As a developer of high end 3D gaming applications we will of course be very specific and accurate when we have to judge if a specific optimization is of general interest or if it only targets AquaMark3 in a questionable way.

We are always open to discuss our policy with interested users in this forum.

Alexander Jorias / Managing Director Massive Development
Ingo Frick / Technical Director Massive Development
Here is the problem with their entire statement, and how it contradics what they have already said.

They origionally stated that the benchmark would be *PURE DX9* and no optimizations for vendors. Even rendering results as *invalid* if any code changes were detected.
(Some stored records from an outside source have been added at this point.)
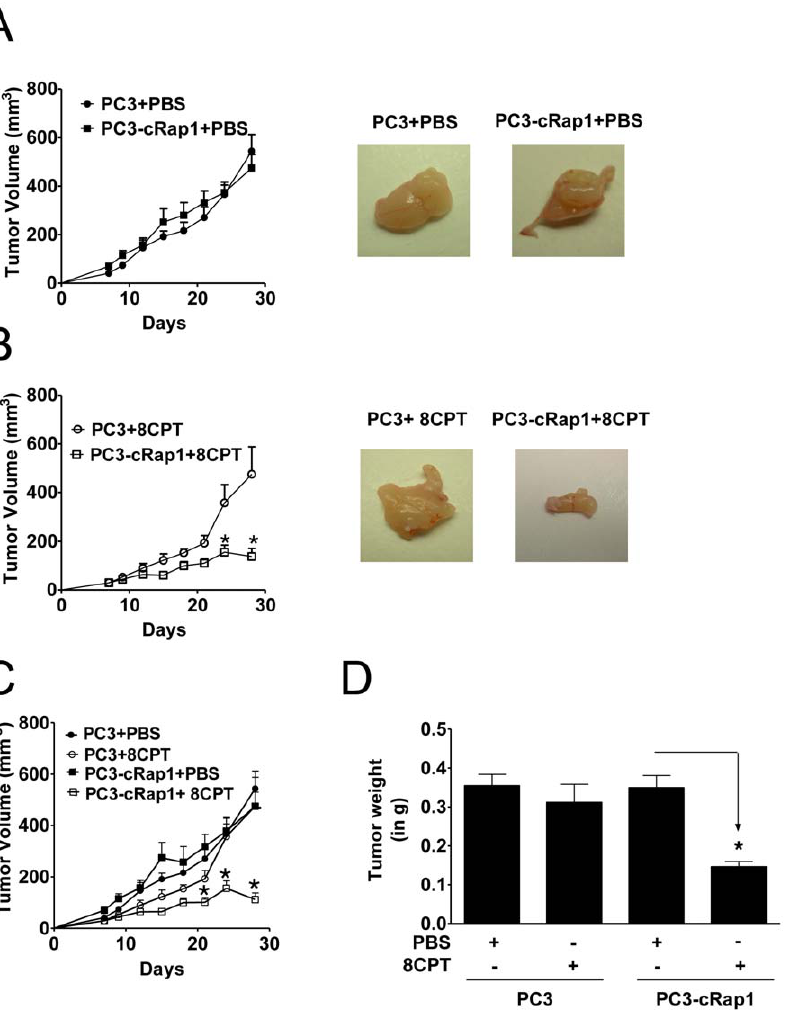
Figure 1. Effect of constitutive Rap1 expression (cRap1) and/or 8CPT treatment on PC3 xenograft growth. (A and B) Left Panel : Tumor volume (expressed in mm 3 ) of human PC3 and PC3-cRap1 xenografts treated as indicated was measured as described in Methods. Day 0 represents the first day of treatment; *p , 0.05, n=7 for each group. Right Panel : Images of a representative tumor from each treatment group at the end of the experiment (Day 28). (C) Tumor volume (expressed in mm 3 ) of human PC3 and PC3-cRap1 xenografts treated as indicated was measured as in A; *p , 0.05, n=7 for each group. (D) Tumors from panel C were weighed at the end of the experiment (Day 28) and expressed in grams; *p , 0.05; ( n =7).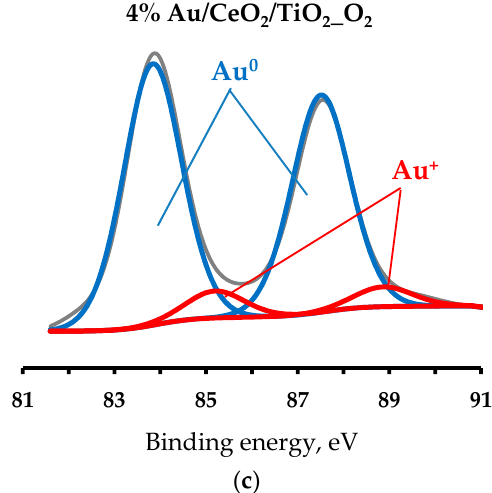
Figure A1. Au4f XP spectra of Au/CeO 2 /TiO 2 samples with different gold content (0.5 or 4 wt.%) pretreated in H 2 or O 2 flow at 300 °C for 1 h: 0.5%Au/CeO 2 /TiO 2 _O 2 ( a ), 0.5%Au/CeO 2 /TiO 2 _H 2 ( b ) and 4%Au/CeO 2 /TiO 2 _O 2 ( c ).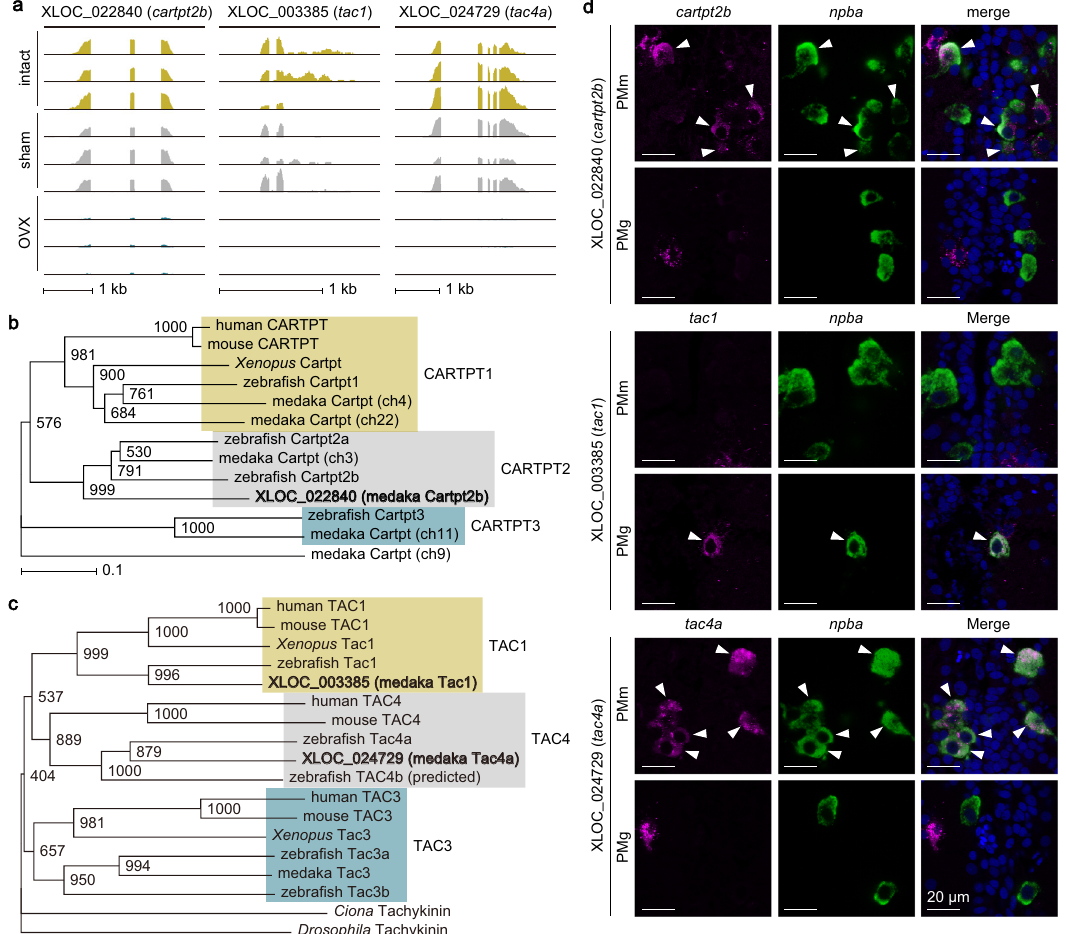
Fig. 1 Female-speci fi c preoptic neurons express multiple neuropeptides in an ovarian-dependent manner. a Integrative genomics viewer (IGV) images of RNA-seq reads from female-speci fi c npba -expressing neurons in the PMm/PMg of intact, sham-operated (sham), and ovariectomized (OVX) females ( n = 3 for each treatment) for XLOC_022840 ( cartpt2b ), XLOC_003385 ( tac1 ), and XLOC_024729 ( tac4a ). Phylogenetic trees showing the relationship of medaka Cartpt2b ( b ) and Tac1/Tac4 ( c ) to other known CARTPT and tachykinin family proteins. The number at each node indicates bootstrap values for 1000 replicates. Scale bar represents 0.1 substitutions per site. For species names and GenBank accession numbers, see Supplementary Table 1. d Representative micrographs showing the expression of catrpt2b , tac1 , and tac4 in npba -expressing neurons in the PMm (upper panels) and PMg (lower panels). Left and middle panels show images of, respectively, cartpt2b / tac1 / tac4a (magenta) and npba (green) expression in the same section; right panels show the merged images with nuclear counterstaining (blue). Arrowheads indicate representative neurons co-expressing cartpt2b / tac1 / tac4a and npba . Scale bars represent 20 μ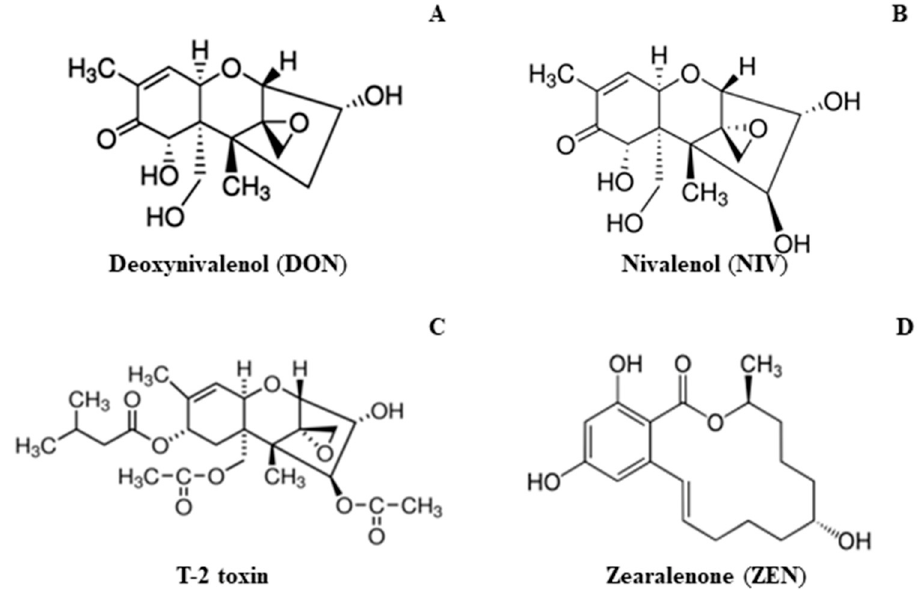
Figure 1. Secondary metabolites (mycotoxins) produced by Fusarium culmorum : ( A ) deoxynivalenol (DON), ( B ) nivalenol (NIV), ( C ) T-2 toxin, ( D ) zearalenone (ZEN).Source: Sigma-Aldrich.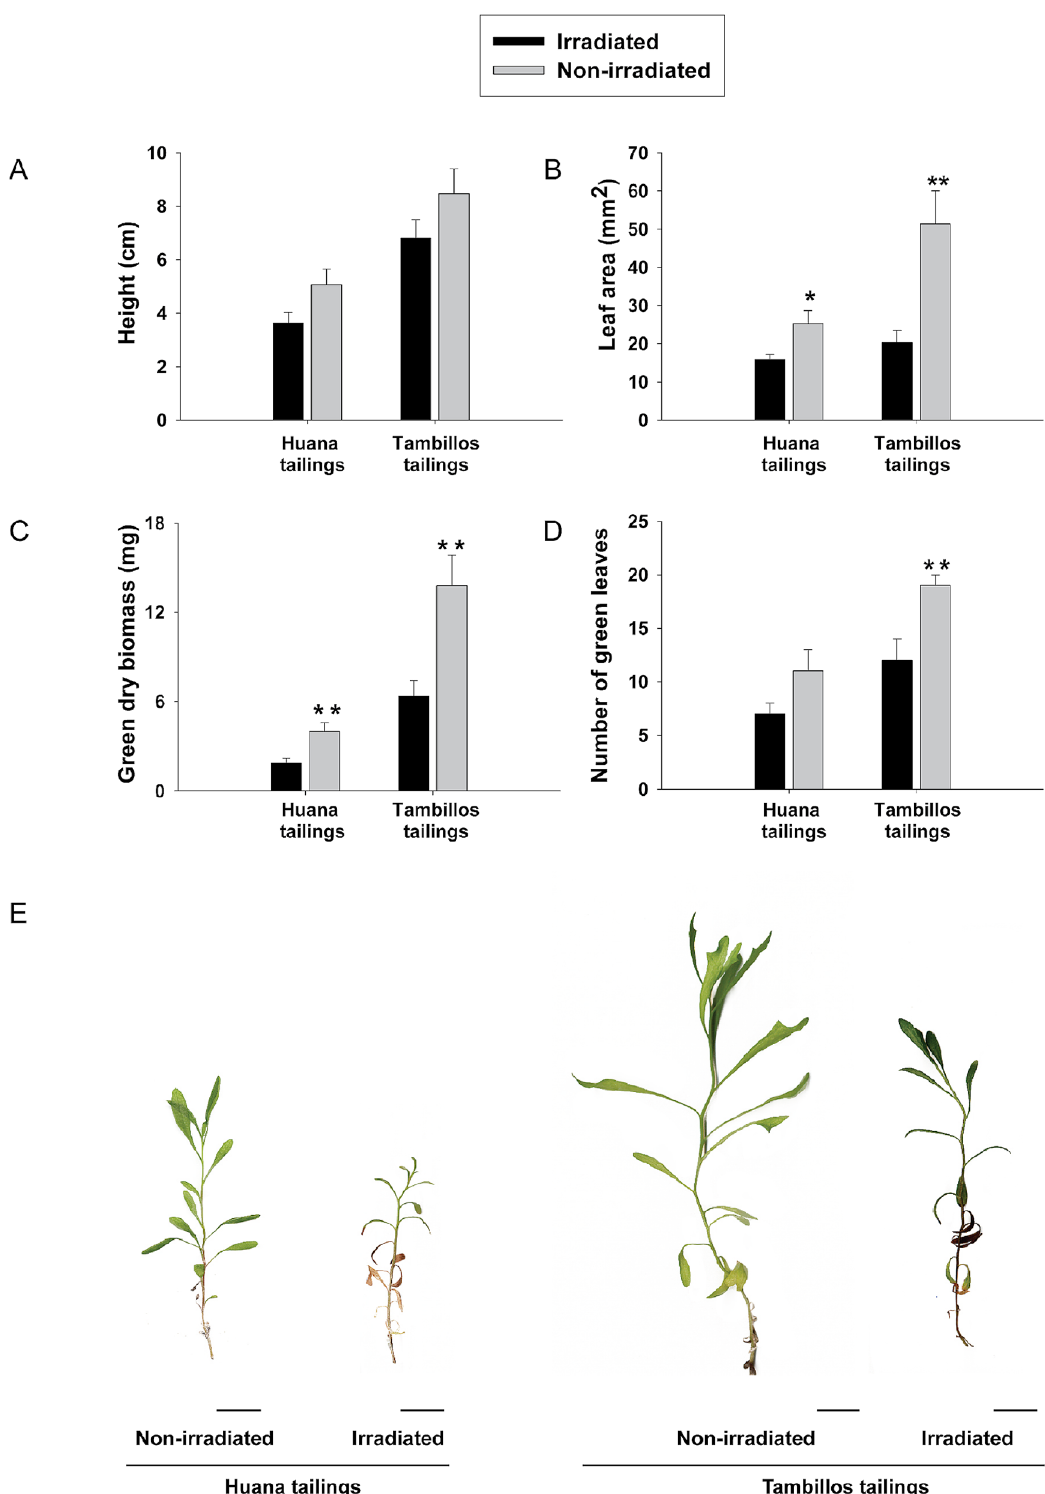
Figure 5. Effects of the microbial community in the establishment of Baccharis linearis plants in non-irradiated or irradiated tailing substrates. Plantlets were transferred to non-irradiated (grey bars) or irradiated (black bars) tailing substrates six weeks after sowing and plant growth parameters (A) height; (B) leaf area; (C) green dry biomass and (D) number of green leaves, were measured 18 weeks after transplantation. Bars represent average ± SE (24 replicates per treatment). Asterisks indicate significant differences according to a one-way ANOVA (for parametric data) or to a Kruskal–Wallis test (for non-parametric data) considering irradiation as factor; *p < 0.05 **p < 0.01. (E) . Representative plants grown on each treatment are shown, bars indicate 1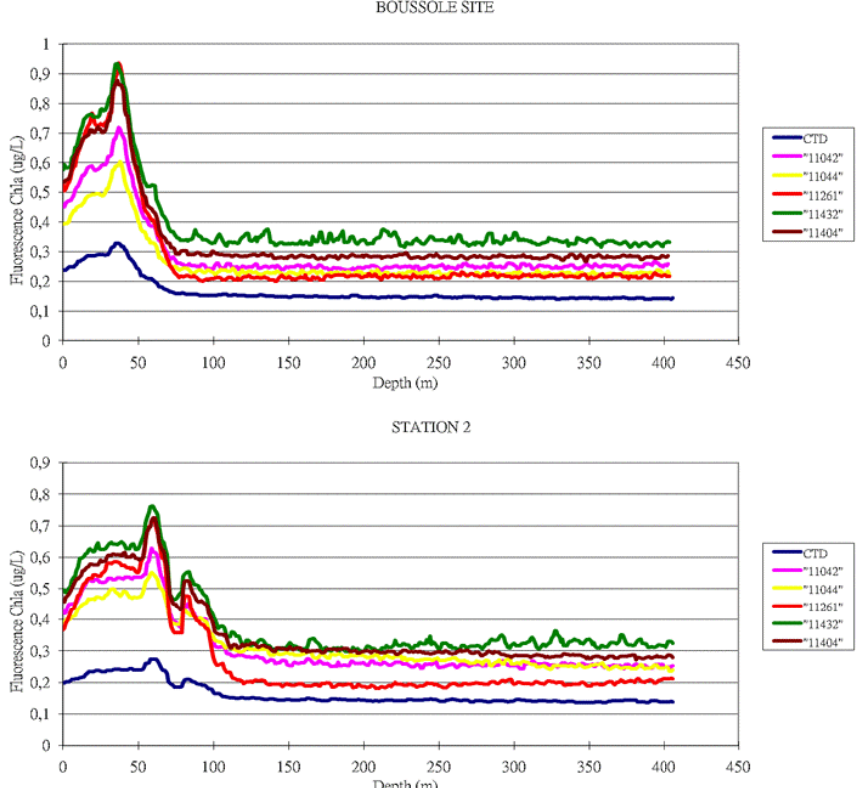
Figure 2. Example of fluorescence profiles provided by di ff erent CTD-FLUO-SRDLs and the reference fluorometer (in blue) obtained at two di ff erent stations. These profiles exhibit the existence of a fluorescence o ff set di ff ering between CTD-FLUO-SRDLs. Fluorometers were providing consistent data between each other, but di ff ered in the absolute amount of fluorescence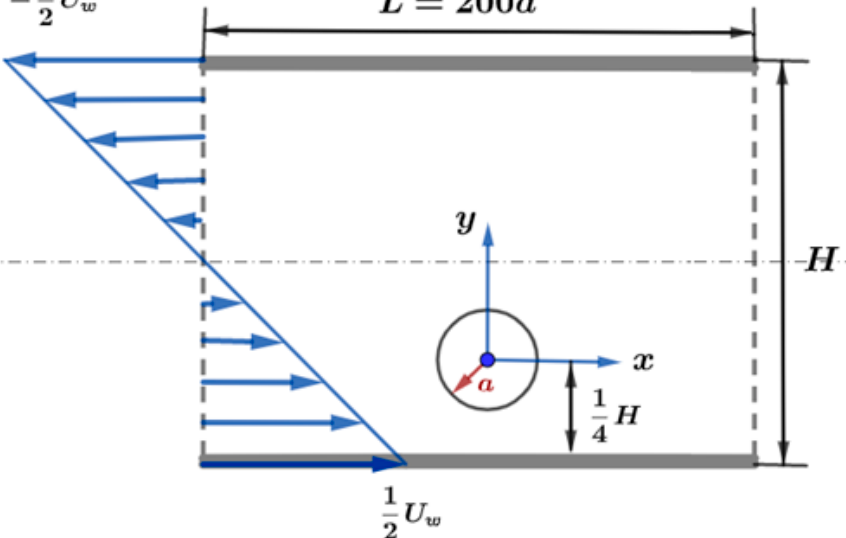
Figure 3. A particle in a shear flow.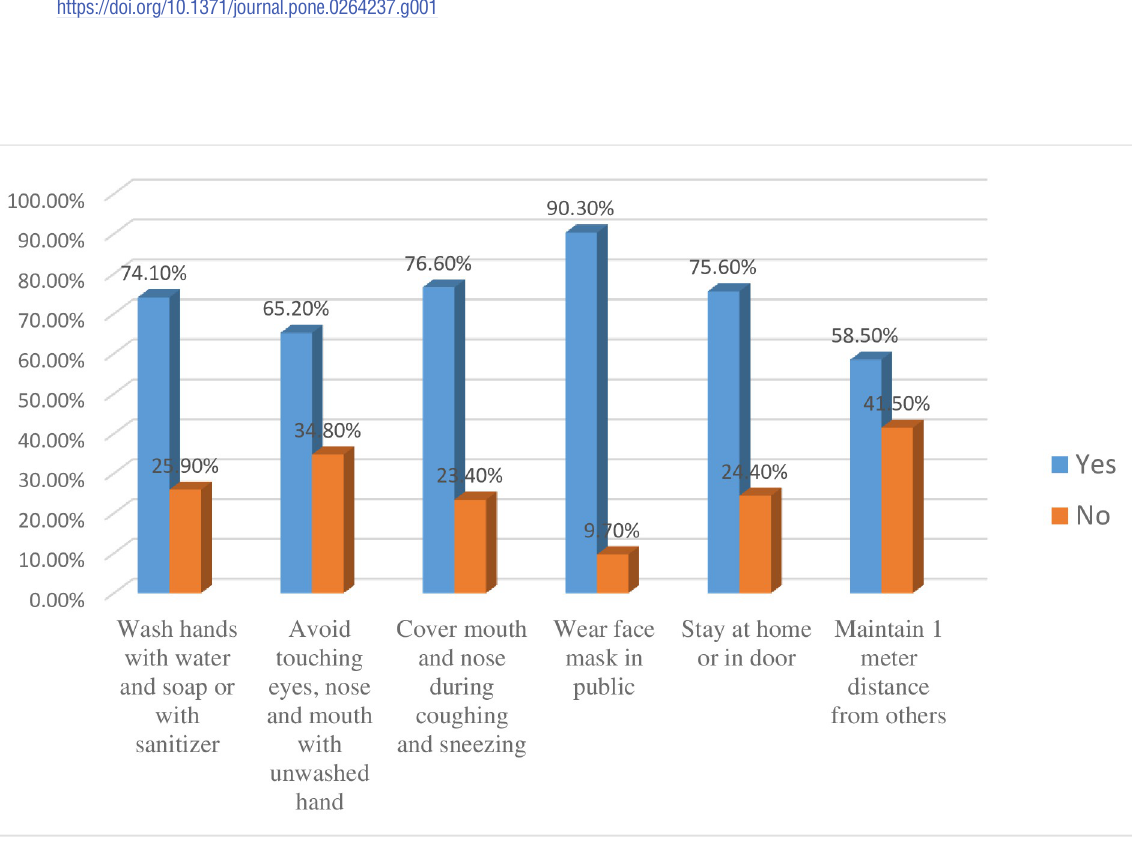
PLOS ONE | https://doi.org/10.1371/journal.pone.0264237 March 2, 2022 8 /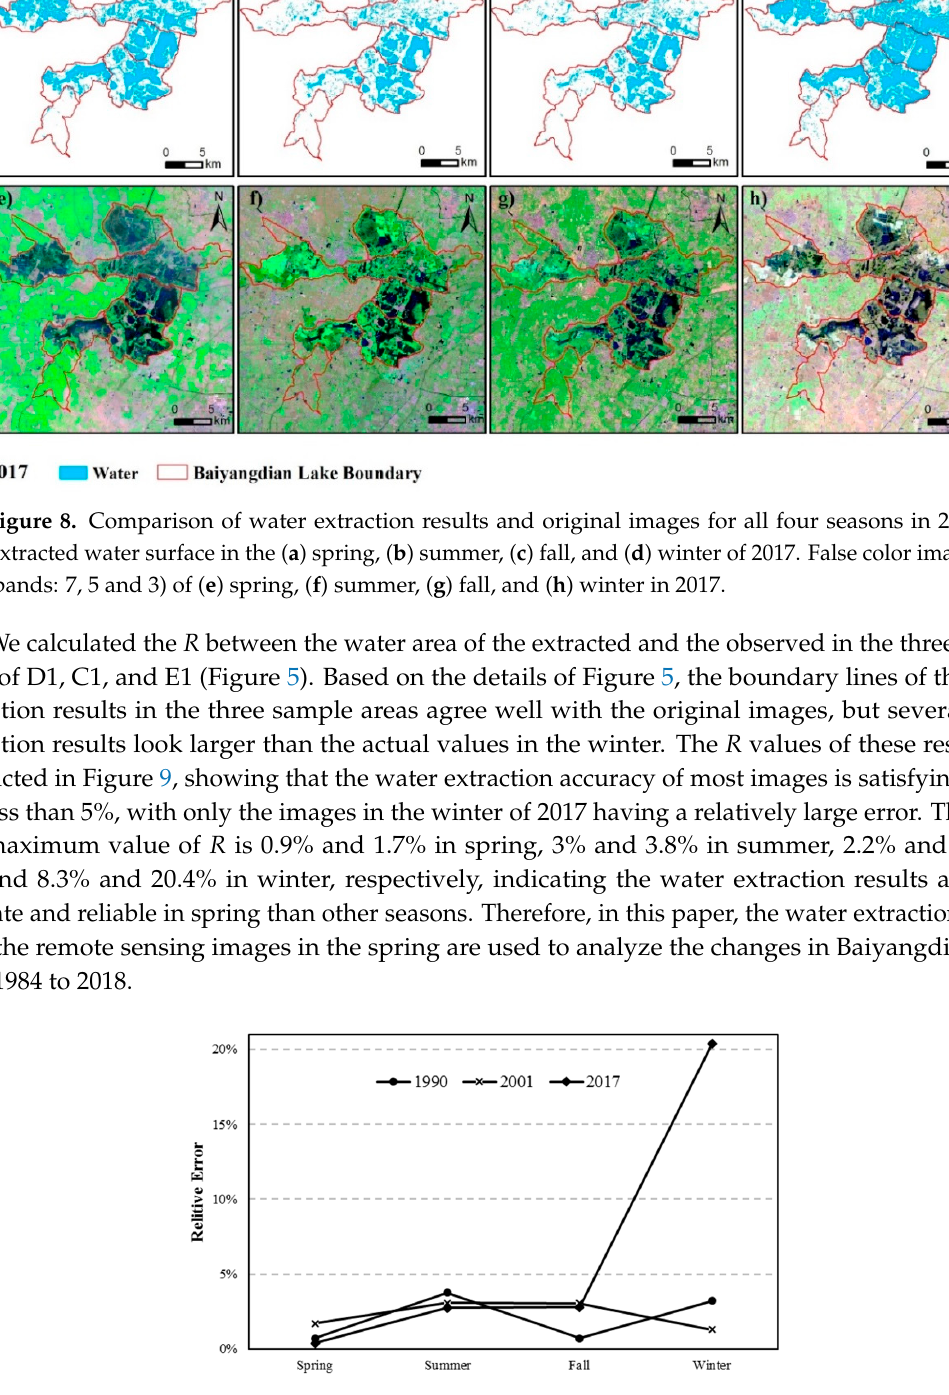
Figure 9. The relative error between the extracted water area and the actual water area.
Of course what they are not saying and what is obvious if you think about it. Any *optimizations* that give an unfair advantage to one IHV at the detrement of others Included in the code prior to release... wel.. will *never* be seen as a cheat. Or even known about unless someone goes public with it.

Which raises an interesting Question. *Real* Dx9 shaders in HL2 according to valve run 5-10x faster on R350 than Nv35. ThUs it stands to reasosn virtually any basic DX9 shader is going to be considerably faster on ATi hardware. *ALL* exsisting DX9 shader tests show that to be true. How is that suddenly going to change for Aquamark3??

Which leads me to two possabilities, Nvidia has paid money, or used similar tactics that they did to Futuremark only ahread of release. To pressure Massive into this new path. OR They were in cahoots with Nvidia from day one and this is just a ploy to draw attention away form it by making it sound legit.

I Really hope ATi DevRel, and Cat Maker follow up on this strong. *ANY* unjust non DX9 *complient* or specialized code in there to favor Nvidia should be identified and done away with or made public.

However, i personally have the feeling that ATi better get some Ky Jelly ready for the reaming these turkeys are going to try to deliver via this *cough* Fair Benchamrk *cough*. Personally i am writting this one of as a rigged up travesty before it even hits the market. I will leave a tiny peephole open for them in case they turn this thng around and embrace what they *Origionally* stated they were.
 
BTW what Raised my eyebrow about all this was this thread at Rage3d.

http://www.rage3d.com/board/showthread.php?s=&threadid=33699558

I read it carefully and there was a posting that they never claimed to be Dx 9 only. They claim that Aquamark 3 is driven by a real world game engine which support Dx 9 (which is rare nowadays) and that they have fallbacks to Dx 7 and Dx 8.

I heard that HL2 is playable on a Geforce3 so HL2 is not a Dx 9 game? It's the damn duty of a game developer to support as much hardware as possible. I'm wondering when the first Dx 9 only engines will hit the market but I dare to say that it will not be 2003! So it currently still makes perfect sense to me what Massive is telling us.
 
Which raises an interesting Question. *Real* Dx9 shaders in HL2 according to valve run 5-10x faster on R350 than Nv35. ThUs it stands to reasosn virtually any basic DX9 shader is going to be considerably faster on ATi hardware. *ALL* exsisting DX9 shader tests show that to be true. How is that suddenly going to change for Aquamark3??

That´s not true, the shader performance seem´s higher but these 5-10x claims are not valid.

Which leads me to two possabilities, Nvidia has paid money, or used similar tactics that they did to Futuremark only ahread of release. To pressure Massive into this new path. OR They were in cahoots with Nvidia from day one and this is just a ploy to draw attention away form it by making it sound legit

From what? The benchmark is not even released, so how can we know how it vill perform on Nv/Ati cards?

I Really hope ATi DevRel, and Cat Maker follow up on this strong. *ANY* unjust non DX9 *complient* or specialized code in there to favor Nvidia should be identified and done away with or made public

Ok, soo it´s ATI-people that should do this, not independent websites that not are biased. There are lot´s of sites that actually goes against the stream of [H] and the rest. I feel atleast this should be up to them, not the IHV that are biased.